Abramo Lincoln, con regia di Spielberg; Django unchained di Sorrentino e il vecchio e scomodo Malcolm X di Spike Lee. I primi due nelle sale, il terzo riproposto contemporaneamente da Cubovision.
Un Lincoln paterno, vicino ai cittadini, pragmatico, smaliziato, carico di humour ebraico, capace di spietato realismo politico al servizio di un ideale di uguaglianza. Ne viene fuori però la giustificazione di un machiavellismo procedurale e di un leaderismo duro per quel che resta dei democratici europei.
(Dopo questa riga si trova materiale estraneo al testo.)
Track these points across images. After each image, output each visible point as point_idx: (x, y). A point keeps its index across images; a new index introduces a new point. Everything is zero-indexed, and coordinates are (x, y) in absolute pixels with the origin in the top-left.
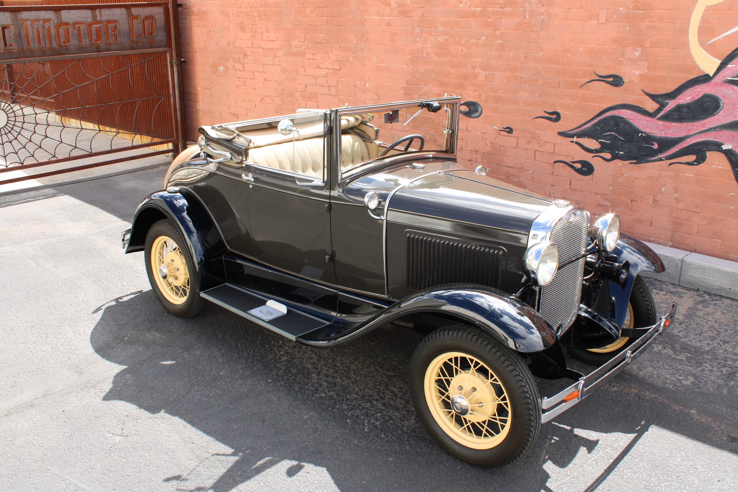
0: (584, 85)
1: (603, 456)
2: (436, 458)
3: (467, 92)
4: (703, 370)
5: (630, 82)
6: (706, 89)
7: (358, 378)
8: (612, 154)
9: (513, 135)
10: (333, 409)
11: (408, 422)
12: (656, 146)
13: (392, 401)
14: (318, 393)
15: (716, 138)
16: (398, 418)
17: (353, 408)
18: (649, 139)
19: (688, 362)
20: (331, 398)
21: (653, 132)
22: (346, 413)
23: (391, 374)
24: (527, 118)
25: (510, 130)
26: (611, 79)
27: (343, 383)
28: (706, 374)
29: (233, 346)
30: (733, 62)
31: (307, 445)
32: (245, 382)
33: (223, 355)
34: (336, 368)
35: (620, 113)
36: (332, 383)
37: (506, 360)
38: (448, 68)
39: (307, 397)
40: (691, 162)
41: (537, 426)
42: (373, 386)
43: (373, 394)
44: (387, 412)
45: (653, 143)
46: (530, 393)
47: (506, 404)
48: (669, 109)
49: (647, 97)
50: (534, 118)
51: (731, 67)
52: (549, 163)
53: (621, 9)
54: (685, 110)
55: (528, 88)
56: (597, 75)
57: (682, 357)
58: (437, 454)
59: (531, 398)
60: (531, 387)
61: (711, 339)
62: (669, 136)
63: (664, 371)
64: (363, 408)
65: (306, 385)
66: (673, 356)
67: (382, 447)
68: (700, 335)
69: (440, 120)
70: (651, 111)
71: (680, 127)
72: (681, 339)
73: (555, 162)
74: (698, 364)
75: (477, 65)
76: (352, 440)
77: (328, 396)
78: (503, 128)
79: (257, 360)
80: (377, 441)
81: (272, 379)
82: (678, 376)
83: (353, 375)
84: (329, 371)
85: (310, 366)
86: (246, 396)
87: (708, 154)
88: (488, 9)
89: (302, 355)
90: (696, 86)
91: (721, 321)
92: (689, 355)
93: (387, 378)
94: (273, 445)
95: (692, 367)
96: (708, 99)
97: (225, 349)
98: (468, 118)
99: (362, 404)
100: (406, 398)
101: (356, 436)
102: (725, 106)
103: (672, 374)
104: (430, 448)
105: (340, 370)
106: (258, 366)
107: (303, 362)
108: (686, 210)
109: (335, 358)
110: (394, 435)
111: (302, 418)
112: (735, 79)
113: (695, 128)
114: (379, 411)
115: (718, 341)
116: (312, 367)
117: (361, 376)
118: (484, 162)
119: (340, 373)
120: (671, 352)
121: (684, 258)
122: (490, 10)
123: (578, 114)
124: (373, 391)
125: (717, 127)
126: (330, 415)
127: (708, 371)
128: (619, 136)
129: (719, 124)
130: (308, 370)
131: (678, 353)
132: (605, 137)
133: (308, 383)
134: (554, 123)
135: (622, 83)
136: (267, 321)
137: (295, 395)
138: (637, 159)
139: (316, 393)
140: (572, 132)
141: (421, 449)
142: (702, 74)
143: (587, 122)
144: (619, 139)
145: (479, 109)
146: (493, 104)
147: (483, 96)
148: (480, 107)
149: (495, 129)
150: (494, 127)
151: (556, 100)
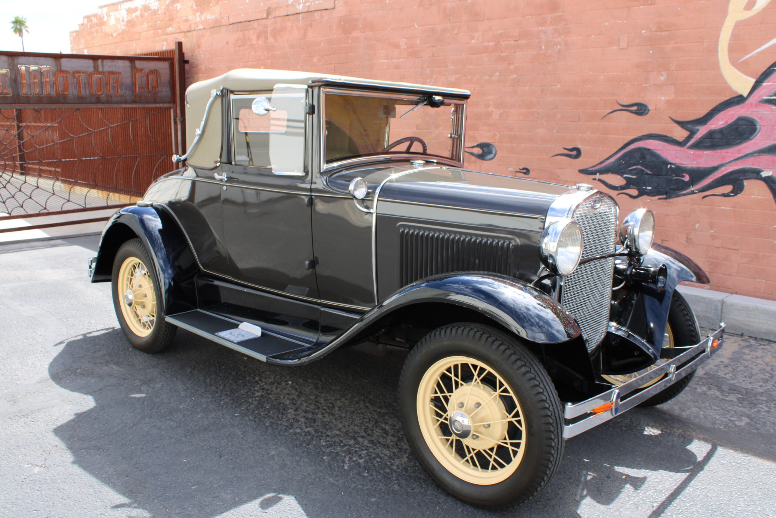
0: (605, 116)
1: (645, 499)
2: (431, 499)
3: (481, 133)
4: (759, 411)
5: (655, 110)
6: (740, 111)
7: (343, 415)
8: (638, 190)
9: (530, 175)
10: (308, 445)
11: (399, 460)
12: (687, 178)
13: (381, 438)
14: (292, 428)
15: (753, 165)
16: (387, 456)
17: (333, 444)
18: (679, 170)
19: (740, 403)
20: (308, 434)
21: (683, 162)
22: (324, 449)
23: (384, 410)
24: (545, 157)
25: (526, 171)
26: (635, 108)
27: (325, 420)
28: (764, 415)
29: (201, 380)
30: (768, 79)
31: (269, 482)
32: (207, 415)
33: (188, 389)
34: (318, 404)
35: (646, 144)
36: (311, 419)
37: (517, 360)
39: (279, 432)
40: (728, 193)
41: (559, 447)
42: (361, 423)
43: (359, 431)
44: (374, 449)
45: (684, 174)
46: (550, 403)
47: (519, 422)
48: (700, 136)
49: (676, 125)
50: (557, 155)
51: (767, 85)
53: (643, 31)
54: (718, 136)
55: (545, 124)
56: (619, 104)
57: (732, 397)
58: (433, 494)
59: (550, 409)
60: (551, 395)
61: (764, 381)
62: (701, 166)
63: (712, 412)
64: (345, 445)
65: (280, 420)
66: (721, 397)
67: (363, 486)
68: (750, 377)
70: (681, 139)
71: (713, 155)
72: (728, 381)
74: (752, 405)
75: (491, 103)
76: (327, 477)
77: (305, 432)
78: (520, 169)
79: (227, 395)
80: (357, 479)
81: (240, 413)
82: (729, 417)
83: (337, 412)
84: (309, 407)
85: (288, 402)
86: (205, 429)
87: (746, 183)
88: (502, 43)
89: (280, 391)
90: (729, 109)
91: (773, 364)
92: (740, 396)
93: (378, 414)
94: (227, 481)
95: (744, 408)
96: (743, 122)
97: (191, 384)
98: (481, 161)
99: (344, 441)
100: (399, 435)
101: (332, 473)
102: (762, 128)
103: (722, 415)
104: (425, 488)
105: (323, 406)
106: (226, 400)
107: (280, 398)
108: (724, 248)
109: (319, 394)
110: (380, 473)
111: (268, 453)
112: (772, 98)
113: (730, 154)
114: (364, 448)
115: (773, 383)
116: (290, 403)
117: (347, 413)
119: (323, 409)
120: (718, 393)
121: (725, 299)
122: (503, 43)
123: (601, 148)
124: (360, 428)
125: (755, 152)
126: (303, 452)
127: (765, 412)
128: (646, 170)
129: (757, 148)
130: (284, 405)
131: (727, 394)
132: (630, 172)
133: (282, 418)
134: (574, 160)
135: (647, 111)
136: (236, 342)
137: (265, 430)
138: (666, 194)
139: (290, 429)
140: (594, 169)
141: (413, 489)
142: (734, 95)
143: (611, 157)
144: (647, 173)
145: (493, 150)
146: (508, 144)
147: (497, 135)
148: (494, 148)
149: (511, 171)
150: (509, 169)
151: (575, 135)
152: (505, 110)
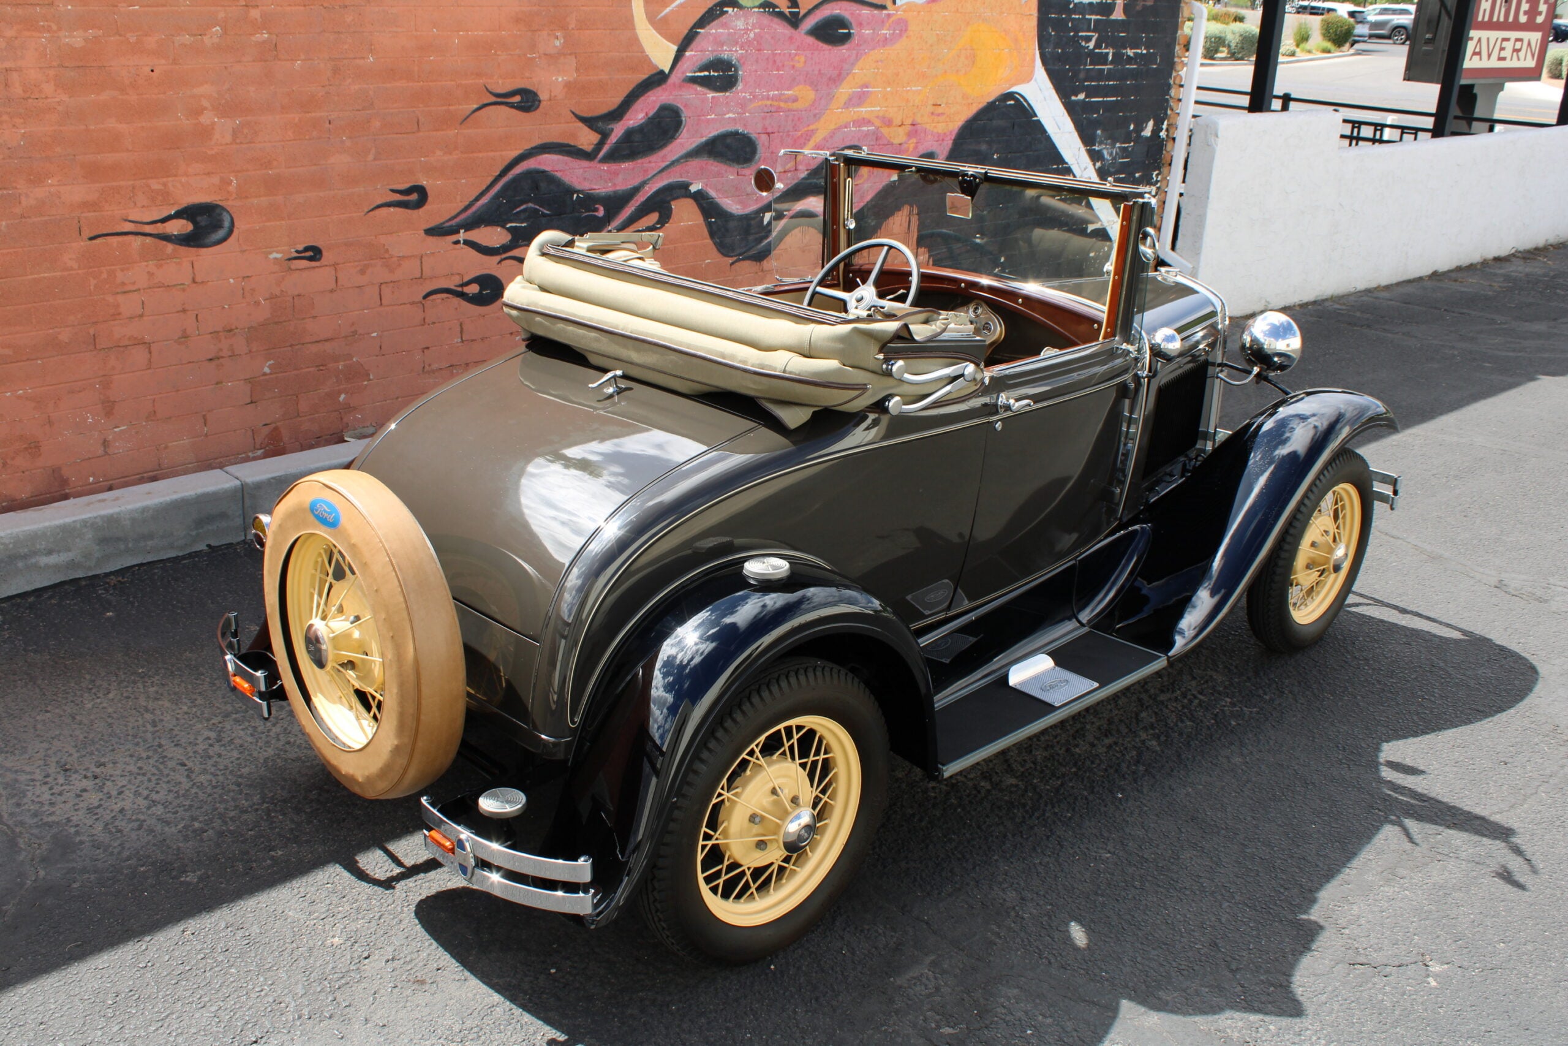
0: (468, 117)
3: (183, 180)
5: (550, 100)
6: (662, 96)
9: (324, 261)
15: (680, 177)
18: (590, 200)
21: (595, 187)
24: (354, 215)
25: (314, 253)
26: (517, 99)
30: (694, 45)
35: (540, 163)
38: (112, 123)
40: (653, 225)
45: (597, 206)
48: (615, 141)
49: (580, 125)
50: (378, 207)
51: (690, 55)
52: (412, 303)
54: (637, 137)
55: (348, 143)
56: (491, 93)
62: (618, 188)
69: (105, 276)
70: (588, 148)
71: (633, 169)
73: (425, 297)
75: (205, 103)
78: (297, 252)
87: (674, 205)
90: (650, 93)
98: (193, 251)
102: (688, 119)
112: (697, 74)
113: (653, 165)
118: (254, 350)
123: (464, 181)
125: (682, 158)
128: (541, 209)
129: (683, 152)
132: (517, 218)
134: (415, 212)
135: (537, 103)
140: (453, 222)
142: (655, 71)
143: (482, 194)
144: (543, 213)
145: (225, 218)
146: (262, 199)
147: (232, 181)
148: (225, 213)
149: (276, 259)
150: (272, 256)
151: (414, 160)
152: (249, 118)
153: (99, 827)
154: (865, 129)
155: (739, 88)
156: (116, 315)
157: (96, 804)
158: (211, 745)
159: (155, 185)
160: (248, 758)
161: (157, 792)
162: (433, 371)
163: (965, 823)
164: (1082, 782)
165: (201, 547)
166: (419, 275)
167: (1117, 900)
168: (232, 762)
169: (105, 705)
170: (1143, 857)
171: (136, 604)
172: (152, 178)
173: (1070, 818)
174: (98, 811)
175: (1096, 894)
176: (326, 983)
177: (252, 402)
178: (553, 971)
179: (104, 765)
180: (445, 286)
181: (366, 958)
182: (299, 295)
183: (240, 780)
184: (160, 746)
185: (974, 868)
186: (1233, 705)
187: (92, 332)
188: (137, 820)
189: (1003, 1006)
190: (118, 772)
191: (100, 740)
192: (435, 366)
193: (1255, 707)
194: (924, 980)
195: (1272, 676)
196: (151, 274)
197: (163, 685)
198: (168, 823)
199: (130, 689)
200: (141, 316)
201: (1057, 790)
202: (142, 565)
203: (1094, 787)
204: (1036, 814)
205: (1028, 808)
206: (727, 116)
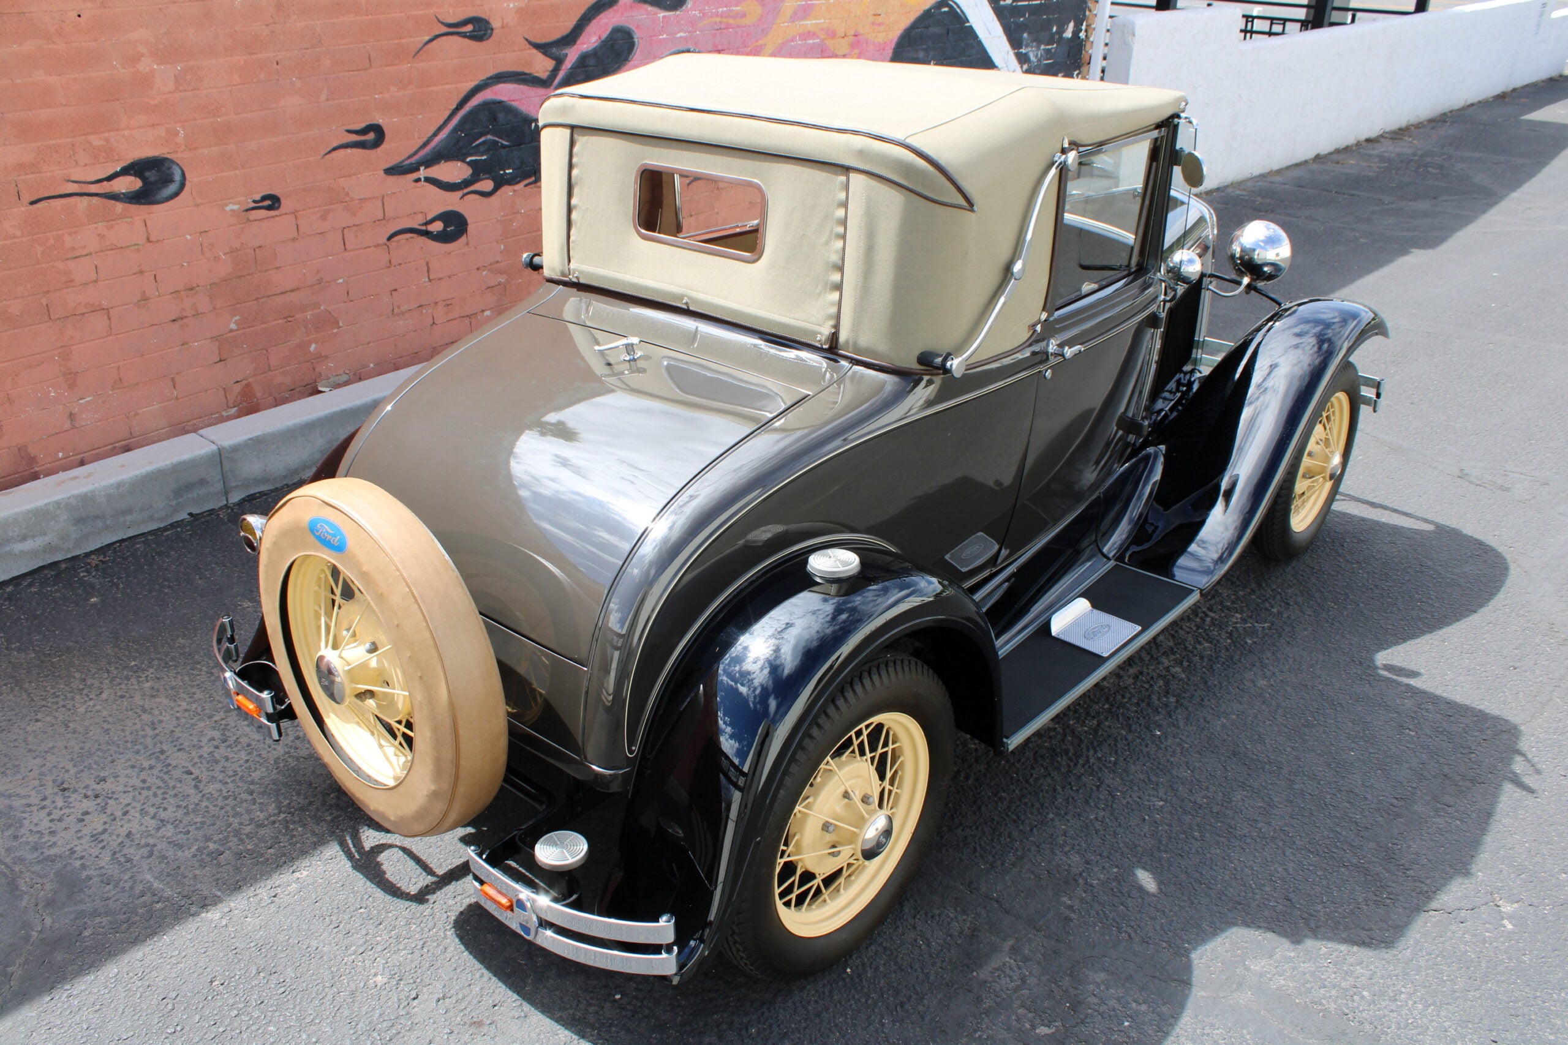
0: (420, 50)
3: (126, 133)
5: (503, 27)
6: (614, 18)
8: (493, 180)
9: (283, 209)
24: (311, 158)
25: (272, 202)
26: (469, 28)
35: (496, 94)
38: (40, 76)
48: (569, 66)
49: (535, 51)
50: (335, 149)
52: (377, 246)
54: (593, 59)
55: (299, 84)
56: (442, 23)
70: (544, 75)
73: (389, 239)
75: (142, 49)
78: (255, 202)
90: (601, 16)
96: (619, 35)
98: (144, 208)
102: (641, 41)
118: (218, 306)
123: (420, 117)
128: (500, 140)
132: (476, 151)
134: (374, 151)
135: (489, 31)
138: (535, 175)
140: (413, 160)
143: (440, 129)
144: (502, 144)
145: (175, 172)
146: (214, 149)
147: (179, 132)
148: (175, 167)
149: (232, 210)
150: (228, 208)
151: (368, 98)
152: (191, 63)
153: (106, 857)
154: (811, 42)
155: (689, 6)
156: (69, 282)
157: (100, 829)
158: (217, 747)
159: (96, 140)
160: (257, 759)
161: (165, 809)
162: (403, 313)
163: (1012, 778)
164: (1118, 720)
165: (183, 516)
166: (381, 217)
167: (1182, 856)
168: (241, 766)
169: (98, 707)
170: (1195, 802)
171: (121, 586)
172: (92, 134)
173: (1115, 763)
174: (102, 837)
175: (1159, 850)
176: (375, 1034)
177: (221, 361)
178: (618, 997)
179: (104, 780)
180: (409, 226)
181: (414, 999)
182: (261, 247)
183: (252, 787)
184: (162, 752)
185: (1031, 830)
186: (1244, 621)
187: (44, 301)
188: (147, 845)
189: (1094, 995)
190: (121, 788)
191: (99, 750)
192: (404, 308)
193: (1265, 622)
194: (1008, 971)
195: (1274, 587)
196: (102, 237)
197: (158, 679)
198: (181, 847)
199: (123, 686)
200: (96, 281)
201: (1096, 731)
202: (123, 541)
203: (1130, 726)
204: (1081, 762)
205: (1070, 754)
206: (679, 35)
Abramo Lincoln nell’avvincente racconto di Spielberg vuol farci digerire di tutto, persino la corruzione pur di far abolire la schiavitù. C’era anche l’emergenza della guerra civile in corso, con la tentazione di far la pace senza abolire l’assurdità che nega i diritti più elementari in nome dell’economia. Un discorso ancora spaventosamente attuale.
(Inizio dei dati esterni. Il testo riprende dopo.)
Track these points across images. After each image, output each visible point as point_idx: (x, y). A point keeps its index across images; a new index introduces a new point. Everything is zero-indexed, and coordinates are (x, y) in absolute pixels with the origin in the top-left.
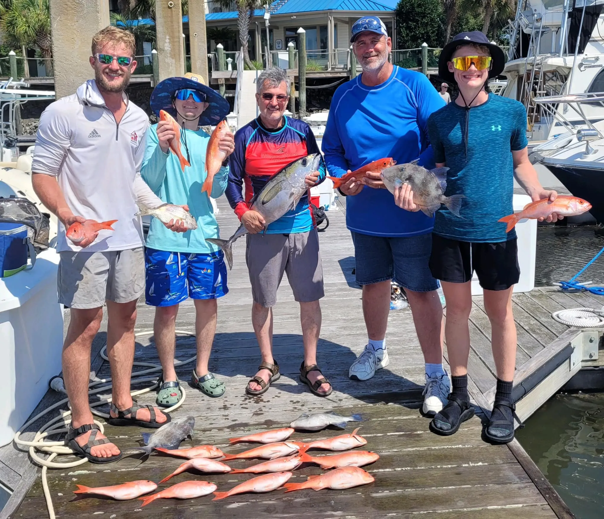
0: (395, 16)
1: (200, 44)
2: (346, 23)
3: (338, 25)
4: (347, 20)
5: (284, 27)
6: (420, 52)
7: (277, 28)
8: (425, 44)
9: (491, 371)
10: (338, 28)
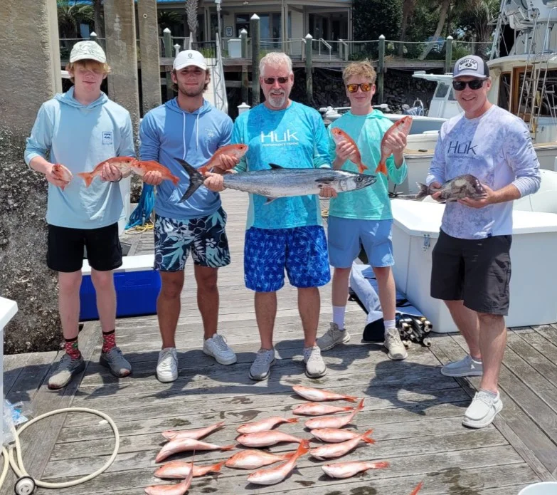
0: (350, 6)
1: (150, 26)
2: (300, 11)
3: (292, 14)
4: (302, 8)
5: (235, 13)
6: (376, 44)
7: (228, 14)
8: (382, 37)
9: (549, 438)
10: (292, 16)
Il problema è più il sistema economico che la schiavitù, di cui il sistema stesso ha bisogno per vincere la competizione, far profitti e abbassare di molto il potere di contrattazione dei sindacati.
Ma Spielberg men che meno sfiora simile problema: il cinema crea miti. Obama stesso ha bisogno che non si dimentichi la tragedia dei neri.
Django unchained mostra lo schiavismo guardato negli occhi e nell’anima, con la gioia della precisione, della scoperta, esaltando la crudeltà, le folli giustificazioni teoriche dello schiavista bianco (un Leonardo Di Caprio brillantissimo). Django scopre il razzismo nella sua truce realtà, passa dallo stato di impotenza al furore della ribellione. Un viaggio interiore, che fa di lui anche un finto negriero pur di arrivare a liberare la moglie schiavizzata. Il meccanismo del ritorno del represso esplode alla massima potenza. La gioia della gioia della violenza in un mondo senza giustizia, senza legge, può sconvolgere. La legalità non esiste, è del tutto impossibile. La legge è totalmente assente e quando appare uno sceriffo è il più corrotto.
La legge è un disvalore anche in Malcolm X. Questo è il film più aspro, epico. Lo stesso protagonista evolve da posizioni razziste e separatiste verso una linea sempre più democratica, spinto sia dalle necessità esterne che dalle esperienze religiose legate all’Islam. Naturalmente viene assassinato. Leader scomodissimo, vissuto in tempi di violenza legale e feroce, capace di raccomandare l’uso delle armi per la legittima difesa. E poi di convincersi all’ultimo di rinunciare anche a questa forma di protezione.
L’impegno civile e politico di Malcolm X nasce in prigione. L’eroe si converte, diventa un cavaliere senza macchia, una furia di predicatore, un trascinatore. Spike Lee mostra la forza dell’esempio che non muore, in un film che vale un poema.